Step 2: Document Your Frame
Follow this structure for your notes:

Setting/Scene (if changed from previous)

Only describe if there's a notable change from previous frames
Include any new environmental details


Action/Movement

What is happening in this specific moment?
Focus on motion and changes
Note the direction of movement
Describe gestures or expressions


New Information

Document any new objects, people, or text that appears
Note any changes in audio described in previous frames
Record any new dialogue or text shown


Continuity Points

Connect your observations to previous notes
Highlight how this frame advances the narrative
Note if something mentioned in previous frames is no longer visible


Writing Guidelines

Use present tense
Be specific and concise
Avoid interpretation - stick to what you can see
Use clear transitional phrases to connect to previous descriptions
Include timestamp if available

{prompt}

Format Your Notes As:

Frame [X] If there are no existing frames you are Frame 0, otherwise you're the next frame
[Your observations following the structure above]

Key continuation points:
- [List 2-3 elements that the next viewer should particularly watch for]

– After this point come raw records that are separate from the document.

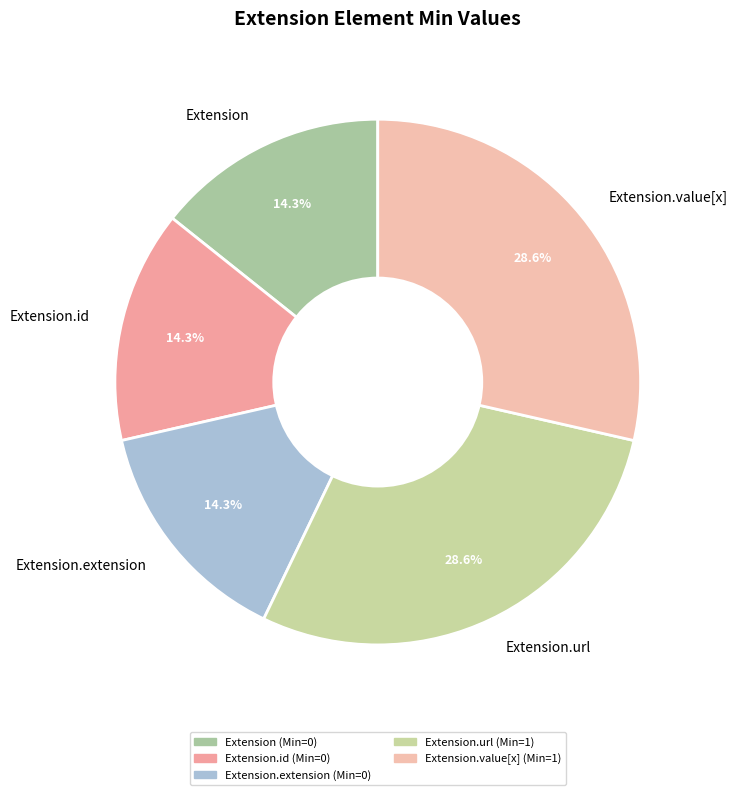

True or false: Extension accounts for 1% of the total.

False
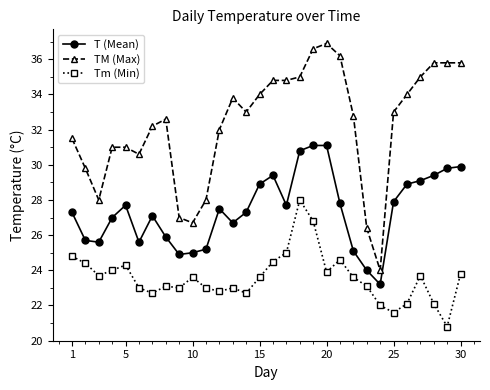

Does the chart display data point markers on the line(s)?

Yes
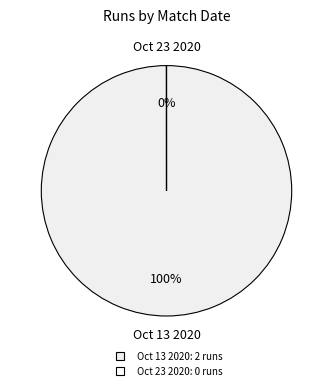

To the nearest percent, what portion does Oct 13 2020 represent?

100%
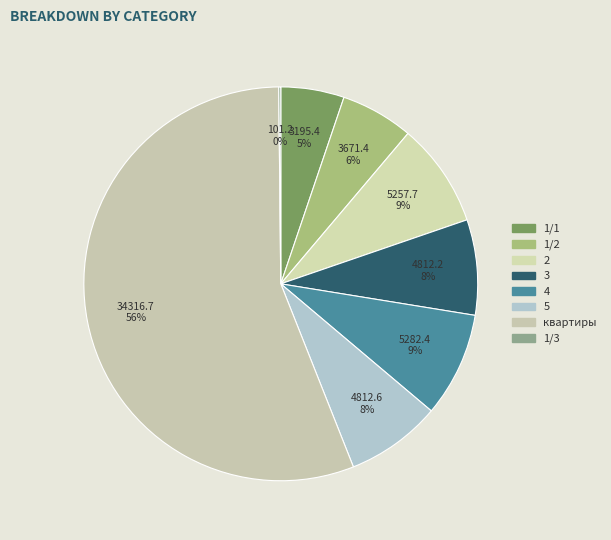

Is it true that 2 is 1% of the pie?

False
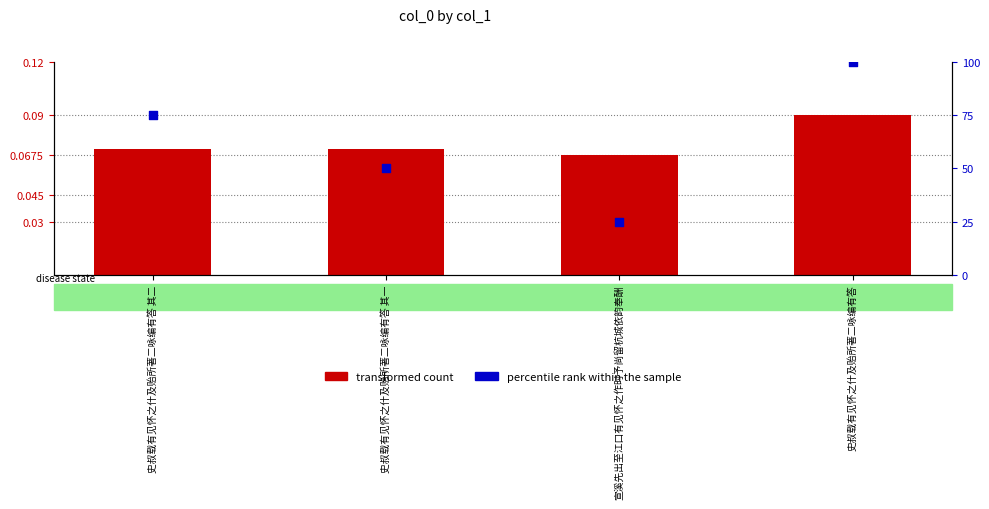

Which series has the largest total across all categories?

percentile rank within the sample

2. Video Reconstruction Prompt

File: video_analyzer/prompts/frame_analysis/describe.txt

This prompt is used in the final stage to synthesize all frame analyses ({FRAME_NOTES}) and the audio transcript ({TRANSCRIPT}) into a single video summary.

Video Summary Instructions
Available Materials
Frame 1 of the video (viewable)

Available Materials
Complete set of chronological frame descriptions from all previous viewers

{FRAME_NOTES}

Video Transcript

{TRANSCRIPT}


Your Task
You are synthesizing multiple frame descriptions into a cohesive video summary. You have access to the first frame and detailed notes about all subsequent frames.
Step 1: Review Process

First Frame Analysis

Study your available frame in detail
Note opening composition, characters, and setting
Identify the initial tone and context


Notes Review

Read through all frame descriptions chronologically
Mark key transitions and major developments
Identify narrative patterns and themes
Note any inconsistencies or gaps in descriptions


Step 2: Synthesis Guidelines
Create your summary following this structure:

Opening Description

Begin with what you can directly verify from your frame
Establish the initial setting, characters, and situation


Narrative Development

Build the story chronologically
Connect scenes and transitions naturally
Maintain consistent character descriptions
Track significant object movements and changes
Include relevant audio elements mentioned in notes


Technical Elements

Note camera movements described
Include editing transitions
Reference significant visual effects
Mention notable lighting or composition changes


Writing Style Guidelines

Write in present tense
Use clear, active voice
Maintain objective descriptions
Avoid speculation beyond provided notes
Include specific details that build credibility
Connect scenes with smooth transitions
Maintain consistent tone throughout

Quality Check
Before submitting, verify:

The summary flows naturally
No contradictions exist between sections
All major elements from notes are included
The narrative is coherent for someone who hasn't seen the video
Technical terms are used correctly
The opening matches your viewed frame
Transitions between described frames feel natural

{prompt}

Format Your Summary As:

VIDEO SUMMARY
Duration: [if provided in notes]

[Opening paragraph - based on your viewed frame]

[Main body - chronological progression from notes]

[Closing observations - final state/resolution]

Note: This summary is based on direct observation of the first frame combined with detailed notes from subsequent frames.